── TEXT PASSAGE ──
How did you find him?
I was mourning Blackie, and this woman who is a fan of my work was fostering three kittens. She sent me photos and one of them looked exactly like a baby Blackie, only she was a girl. I was the first person outside of the foster family to interact with them, so they were hissing at me, but in the way kittens hiss — sort of cute and playful. But every time I came to visit, she seemed more and more frightened, which concerned me because Blackie was always such a friendly cat...
Blackie could be scrappy too, though. I saw a video on Instagram where he bit your nose and he really got you. I mean, you were bleeding a lot.
───
* _WORK INSTRUCTION_:
Pick up the interview about Blackie and the foster kittens after its last line and carry it forward.
── DATA EXTRACT ──
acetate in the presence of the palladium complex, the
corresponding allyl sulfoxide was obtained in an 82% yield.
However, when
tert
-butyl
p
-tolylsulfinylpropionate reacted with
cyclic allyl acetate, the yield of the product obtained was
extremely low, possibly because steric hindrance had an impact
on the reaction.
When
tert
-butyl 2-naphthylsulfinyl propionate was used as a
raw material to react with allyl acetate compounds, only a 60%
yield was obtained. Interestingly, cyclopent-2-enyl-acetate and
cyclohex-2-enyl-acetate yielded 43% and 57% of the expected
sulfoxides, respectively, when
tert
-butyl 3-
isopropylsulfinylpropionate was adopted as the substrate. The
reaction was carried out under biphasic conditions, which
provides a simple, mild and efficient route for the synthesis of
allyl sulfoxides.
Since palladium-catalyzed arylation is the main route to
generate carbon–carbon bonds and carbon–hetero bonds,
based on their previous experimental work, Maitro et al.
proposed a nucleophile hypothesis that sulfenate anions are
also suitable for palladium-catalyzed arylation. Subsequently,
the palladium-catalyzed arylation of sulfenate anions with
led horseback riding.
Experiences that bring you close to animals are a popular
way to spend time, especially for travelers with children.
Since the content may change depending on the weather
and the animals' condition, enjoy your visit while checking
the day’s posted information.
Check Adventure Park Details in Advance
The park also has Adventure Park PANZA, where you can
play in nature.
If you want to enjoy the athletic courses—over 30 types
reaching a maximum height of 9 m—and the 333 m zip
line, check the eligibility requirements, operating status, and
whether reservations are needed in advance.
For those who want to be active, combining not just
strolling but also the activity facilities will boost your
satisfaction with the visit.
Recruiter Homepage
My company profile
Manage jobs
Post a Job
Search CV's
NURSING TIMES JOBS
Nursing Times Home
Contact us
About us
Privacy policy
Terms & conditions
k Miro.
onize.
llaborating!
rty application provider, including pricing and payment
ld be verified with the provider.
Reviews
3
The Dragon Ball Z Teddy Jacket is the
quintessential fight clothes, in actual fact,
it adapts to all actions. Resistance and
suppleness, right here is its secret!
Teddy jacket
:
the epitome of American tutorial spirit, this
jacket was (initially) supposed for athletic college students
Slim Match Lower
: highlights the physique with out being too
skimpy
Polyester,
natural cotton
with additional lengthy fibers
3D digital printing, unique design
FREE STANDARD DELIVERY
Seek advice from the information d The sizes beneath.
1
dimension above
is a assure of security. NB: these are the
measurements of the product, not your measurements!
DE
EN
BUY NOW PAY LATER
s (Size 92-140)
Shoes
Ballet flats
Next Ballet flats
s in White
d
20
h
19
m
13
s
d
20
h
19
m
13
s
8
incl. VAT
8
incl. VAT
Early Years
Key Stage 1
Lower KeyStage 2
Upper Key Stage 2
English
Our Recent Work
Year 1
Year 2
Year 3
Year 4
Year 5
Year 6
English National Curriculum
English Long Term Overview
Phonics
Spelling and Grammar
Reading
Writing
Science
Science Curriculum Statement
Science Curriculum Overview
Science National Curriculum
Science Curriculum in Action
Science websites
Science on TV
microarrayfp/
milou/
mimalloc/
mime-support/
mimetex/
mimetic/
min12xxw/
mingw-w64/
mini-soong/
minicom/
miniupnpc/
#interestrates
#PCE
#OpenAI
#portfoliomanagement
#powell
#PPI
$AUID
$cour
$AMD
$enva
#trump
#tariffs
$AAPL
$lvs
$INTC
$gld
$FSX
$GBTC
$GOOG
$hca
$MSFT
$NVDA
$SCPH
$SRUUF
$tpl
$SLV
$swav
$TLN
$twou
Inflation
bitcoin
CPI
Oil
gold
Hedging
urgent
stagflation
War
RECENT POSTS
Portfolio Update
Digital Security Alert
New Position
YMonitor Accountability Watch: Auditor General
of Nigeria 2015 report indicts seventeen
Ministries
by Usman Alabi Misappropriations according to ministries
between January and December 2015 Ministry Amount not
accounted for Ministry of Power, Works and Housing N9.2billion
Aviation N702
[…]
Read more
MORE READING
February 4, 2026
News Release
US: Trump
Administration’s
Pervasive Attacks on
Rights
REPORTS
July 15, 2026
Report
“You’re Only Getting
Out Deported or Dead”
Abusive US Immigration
───
* _ANSWER TO THIS TASK_:
Yeah, he got my nose 24 times. That’s just one of many videos I have of him biting me. I mean, I’m not necessarily a fan of being scarred, but with Blackie it was worth it. I mean, he inspired so much of my work, so…
With this kitten, though, I started to feel like I was trying to force something because she looked so much like Blackie and I was just missing him so much. On my fourth visit, I decided to spend some time just with her brother, Inkstone, whose adopters never showed up. [It turned out] he had just been doing whatever she did — hissing and running — but when I met with him alone, he became Bosko. He became my cat.
And you’ve begun incorporating Bosko into your work now, too.
Whoever is in my life [finds their way into my work]. From the beginning, I would draw Bosko and I would see the things he would play with and be drawn to. When I was clearing out my childhood home, he developed attachments to some of my old toys, and I imagined him becoming friends with this Snoopy plush and this bunny plush. And his favorite things in the world are these hair bands, but we call them halos, and he likes to baptize them by dropping them in his water. And he’s actually taken the story of the red elephants and expanded on it in his own way, so he knocks down the red elephants [like Blackie used to].
He sounds quite mischievous.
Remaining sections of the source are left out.